ENTRIES SUPPLIED —
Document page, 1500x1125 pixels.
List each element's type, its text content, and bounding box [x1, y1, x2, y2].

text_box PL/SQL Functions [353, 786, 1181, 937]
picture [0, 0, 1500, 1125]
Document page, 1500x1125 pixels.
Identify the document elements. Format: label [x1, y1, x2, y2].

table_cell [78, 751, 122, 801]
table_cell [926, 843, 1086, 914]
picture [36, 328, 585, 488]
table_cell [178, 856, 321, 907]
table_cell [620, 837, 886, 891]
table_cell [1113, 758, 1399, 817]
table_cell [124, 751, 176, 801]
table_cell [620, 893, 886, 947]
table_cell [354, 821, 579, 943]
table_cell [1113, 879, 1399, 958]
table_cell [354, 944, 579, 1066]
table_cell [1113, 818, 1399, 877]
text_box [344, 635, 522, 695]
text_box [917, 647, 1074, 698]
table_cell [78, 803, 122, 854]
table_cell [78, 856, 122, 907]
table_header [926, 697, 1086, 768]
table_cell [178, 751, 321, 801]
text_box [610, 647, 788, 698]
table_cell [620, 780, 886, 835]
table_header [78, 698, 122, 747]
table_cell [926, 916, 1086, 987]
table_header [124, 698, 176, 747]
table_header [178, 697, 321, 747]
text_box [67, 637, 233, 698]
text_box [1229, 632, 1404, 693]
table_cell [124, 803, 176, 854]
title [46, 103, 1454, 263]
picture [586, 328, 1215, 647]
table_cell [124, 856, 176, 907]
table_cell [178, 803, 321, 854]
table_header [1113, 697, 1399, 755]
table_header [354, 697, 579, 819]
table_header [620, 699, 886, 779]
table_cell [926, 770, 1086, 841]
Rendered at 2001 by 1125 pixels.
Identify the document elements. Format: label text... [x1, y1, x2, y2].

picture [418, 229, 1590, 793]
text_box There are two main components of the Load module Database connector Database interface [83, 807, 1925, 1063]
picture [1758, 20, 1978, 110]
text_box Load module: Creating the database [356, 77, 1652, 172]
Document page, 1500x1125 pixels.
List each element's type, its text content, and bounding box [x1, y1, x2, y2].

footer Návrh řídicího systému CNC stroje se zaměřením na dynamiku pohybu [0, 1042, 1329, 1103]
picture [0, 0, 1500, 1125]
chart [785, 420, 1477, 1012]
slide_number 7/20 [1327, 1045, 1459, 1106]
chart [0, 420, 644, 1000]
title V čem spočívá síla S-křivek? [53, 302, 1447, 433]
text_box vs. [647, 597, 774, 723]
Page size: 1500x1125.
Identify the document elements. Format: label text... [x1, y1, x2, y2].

WHAT IS NEEDED —
Write out the material from the first line to the last, exactly.

SOLUTION FOR THIS EXERCISE —
Document page, 1500x1125 pixels.
List each element's type, its text content, and bounding box [x1, y1, x2, y2].

text_box PL/SQL Functions [353, 786, 1181, 937]
picture [0, 0, 1500, 1125]
Document page, 1500x1125 pixels.
Identify the document elements. Format: label [x1, y1, x2, y2].

table_cell [78, 751, 122, 801]
table_cell [926, 843, 1086, 914]
picture [36, 328, 585, 488]
table_cell [178, 856, 321, 907]
table_cell [620, 837, 886, 891]
table_cell [1113, 758, 1399, 817]
table_cell [124, 751, 176, 801]
table_cell [620, 893, 886, 947]
table_cell [354, 821, 579, 943]
table_cell [1113, 879, 1399, 958]
table_cell [354, 944, 579, 1066]
table_cell [1113, 818, 1399, 877]
text_box [344, 635, 522, 695]
text_box [917, 647, 1074, 698]
table_cell [78, 803, 122, 854]
table_cell [78, 856, 122, 907]
table_header [926, 697, 1086, 768]
table_cell [178, 751, 321, 801]
text_box [610, 647, 788, 698]
table_cell [620, 780, 886, 835]
table_header [78, 698, 122, 747]
table_cell [926, 916, 1086, 987]
table_header [124, 698, 176, 747]
table_header [178, 697, 321, 747]
text_box [67, 637, 233, 698]
text_box [1229, 632, 1404, 693]
table_cell [124, 803, 176, 854]
title [46, 103, 1454, 263]
picture [586, 328, 1215, 647]
table_cell [124, 856, 176, 907]
table_cell [178, 803, 321, 854]
table_header [1113, 697, 1399, 755]
table_header [354, 697, 579, 819]
table_header [620, 699, 886, 779]
table_cell [926, 770, 1086, 841]
Rendered at 2001 by 1125 pixels.
Identify the document elements. Format: label text... [x1, y1, x2, y2].

picture [418, 229, 1590, 793]
text_box There are two main components of the Load module Database connector Database interface [83, 807, 1925, 1063]
picture [1758, 20, 1978, 110]
text_box Load module: Creating the database [356, 77, 1652, 172]
Document page, 1500x1125 pixels.
List each element's type, its text content, and bounding box [x1, y1, x2, y2].

footer Návrh řídicího systému CNC stroje se zaměřením na dynamiku pohybu [0, 1042, 1329, 1103]
picture [0, 0, 1500, 1125]
chart [785, 420, 1477, 1012]
slide_number 7/20 [1327, 1045, 1459, 1106]
chart [0, 420, 644, 1000]
title V čem spočívá síla S-křivek? [53, 302, 1447, 433]
text_box vs. [647, 597, 774, 723]
Page size: 1500x1125.
Identify the document elements. Format: label text... [x1, y1, x2, y2].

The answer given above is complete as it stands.